= REQUIRED ACTIONS =
- a) List every person mentioned by name in the geology passage.
- b) Write out the geology passage between "Staring at this" and "by biblical teachings.", inclusive.
- c) In the geology passage, where were the cliffs that Hutton studied?

= DOCUMENT PASSAGE =
According to “Reading the Rocks” Brenda Maddox’s 2017 biography of several renowned Victorian geologists, it was not until the mid-1800s, when the work of an aristocratic Scottish geologist named Charles Lyell flourished in the popular consciousness, that science openly contradicted the creation myth. Lyell built on the ideas of James Hutton to establish that, over huge time periods, seemingly small, gradual changes in nature can create colossal features of the environment such as volcanoes, canyons, rivers and islands. His book “Principles of Geology” inspired the general public at a time when popular literacy was on the rise and scientific writing was in vogue.

Hutton, a Scottish naturalist, was one of the first geologists to try to explain how the earth’s crust changes over timescales, which, Maddox writes, had to be measured over “millions, not thousands, of years.” Hutton studied the cliffs at Siccar Point in his native Scotland and discovered that they contained “two rock types of totally different composition.” He noted that, over millions of years, the earth’s forces had tilted a petrified slab of rock from the seafloor onto its side, before a deposit of red sandstone arrived on top.

Staring at this cliff, Maddox writes, Hutton faced “visible proof that Archbishop Ussher’s calculation of the earth’s age was… ludicrously wrong.” As science historian Stephen Jay Gould has noted elsewhere, Hutton’s work “burst the boundaries of time, thereby establishing geology’s most distinctive and transforming contribution to human thought — Deep Time.” Hutton’s work provided proof that traditional religious doctrine was outdated and absurd; time was a mysterious abyss that could not be explained by biblical teachings.

Lyell, though, was the one who most effectively communicated his ideas on “deep time,” and how the change of the earth’s crust over an immense timespan creates the physical features we see today. Lyell’s book brought to the general public the “information — indeed the news — that the world was ancient.” More than simply a revelation of the earth’s age, “Principles” argued that the earth was formed by countless small events, in accordance with natural law. No biblical deluge was necessary to describe the earth’s geological history. In fact, Lyell found no evidence of such an event ever having taken place.

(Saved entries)

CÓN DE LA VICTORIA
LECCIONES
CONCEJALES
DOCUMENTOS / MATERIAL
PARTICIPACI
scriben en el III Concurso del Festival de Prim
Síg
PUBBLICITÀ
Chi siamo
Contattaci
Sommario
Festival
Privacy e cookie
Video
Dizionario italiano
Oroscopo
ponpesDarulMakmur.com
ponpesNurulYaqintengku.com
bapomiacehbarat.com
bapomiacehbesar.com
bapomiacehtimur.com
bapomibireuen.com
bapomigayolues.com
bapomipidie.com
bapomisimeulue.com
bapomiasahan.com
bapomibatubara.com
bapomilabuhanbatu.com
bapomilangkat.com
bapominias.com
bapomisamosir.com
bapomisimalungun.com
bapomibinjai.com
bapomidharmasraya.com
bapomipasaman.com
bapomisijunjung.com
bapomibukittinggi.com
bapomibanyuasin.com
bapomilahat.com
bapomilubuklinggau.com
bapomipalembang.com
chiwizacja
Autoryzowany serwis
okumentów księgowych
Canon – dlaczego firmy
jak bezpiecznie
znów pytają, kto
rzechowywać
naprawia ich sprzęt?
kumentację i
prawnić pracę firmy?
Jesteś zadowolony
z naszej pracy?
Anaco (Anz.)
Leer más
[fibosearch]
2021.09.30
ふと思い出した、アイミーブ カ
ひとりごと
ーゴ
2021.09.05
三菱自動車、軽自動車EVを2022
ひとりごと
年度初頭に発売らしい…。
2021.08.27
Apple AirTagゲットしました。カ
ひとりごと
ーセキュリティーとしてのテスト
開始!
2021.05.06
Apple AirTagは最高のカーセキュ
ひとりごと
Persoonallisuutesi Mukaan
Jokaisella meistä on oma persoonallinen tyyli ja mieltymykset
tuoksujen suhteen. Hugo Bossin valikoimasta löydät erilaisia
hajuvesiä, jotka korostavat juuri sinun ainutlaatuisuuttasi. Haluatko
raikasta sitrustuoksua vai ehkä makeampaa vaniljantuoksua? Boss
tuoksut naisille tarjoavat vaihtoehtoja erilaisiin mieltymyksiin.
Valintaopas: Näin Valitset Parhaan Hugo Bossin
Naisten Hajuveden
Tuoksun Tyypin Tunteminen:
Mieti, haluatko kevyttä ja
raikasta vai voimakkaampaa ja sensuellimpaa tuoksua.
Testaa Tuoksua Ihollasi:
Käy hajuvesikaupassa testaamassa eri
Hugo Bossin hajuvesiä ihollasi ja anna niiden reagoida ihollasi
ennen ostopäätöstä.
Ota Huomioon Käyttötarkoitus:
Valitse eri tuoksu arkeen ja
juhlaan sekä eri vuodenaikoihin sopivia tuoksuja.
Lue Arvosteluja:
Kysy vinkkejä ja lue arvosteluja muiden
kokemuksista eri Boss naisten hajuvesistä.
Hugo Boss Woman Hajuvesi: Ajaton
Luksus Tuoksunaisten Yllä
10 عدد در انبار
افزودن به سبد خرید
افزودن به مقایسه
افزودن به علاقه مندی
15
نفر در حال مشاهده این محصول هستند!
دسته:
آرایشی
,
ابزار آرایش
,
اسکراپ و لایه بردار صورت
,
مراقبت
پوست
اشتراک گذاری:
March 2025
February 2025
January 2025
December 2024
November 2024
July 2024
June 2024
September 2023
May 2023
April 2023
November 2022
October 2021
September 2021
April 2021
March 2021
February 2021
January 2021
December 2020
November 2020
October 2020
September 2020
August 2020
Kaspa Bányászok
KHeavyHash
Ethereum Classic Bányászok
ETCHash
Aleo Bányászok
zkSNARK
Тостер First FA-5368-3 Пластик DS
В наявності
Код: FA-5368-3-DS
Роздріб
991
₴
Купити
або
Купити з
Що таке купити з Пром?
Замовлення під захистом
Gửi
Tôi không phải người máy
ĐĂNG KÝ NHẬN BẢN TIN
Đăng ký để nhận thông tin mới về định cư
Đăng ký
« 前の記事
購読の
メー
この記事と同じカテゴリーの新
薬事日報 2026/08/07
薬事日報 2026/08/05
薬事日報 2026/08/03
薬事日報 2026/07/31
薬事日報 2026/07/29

= OUTPUTS IN ORDER =
- a) Brenda Maddox, Charles Lyell, James Hutton, Archbishop Ussher, Stephen Jay Gould

- b)
Staring at this cliff, Maddox writes, Hutton faced “visible proof that Archbishop Ussher’s calculation of the earth’s age was… ludicrously wrong.” As science historian Stephen Jay Gould has noted elsewhere, Hutton’s work “burst the boundaries of time, thereby establishing geology’s most distinctive and transforming contribution to human thought — Deep Time.” Hutton’s work provided proof that traditional religious doctrine was outdated and absurd; time was a mysterious abyss that could not be explained by biblical teachings.

- c) At Siccar Point in Scotland.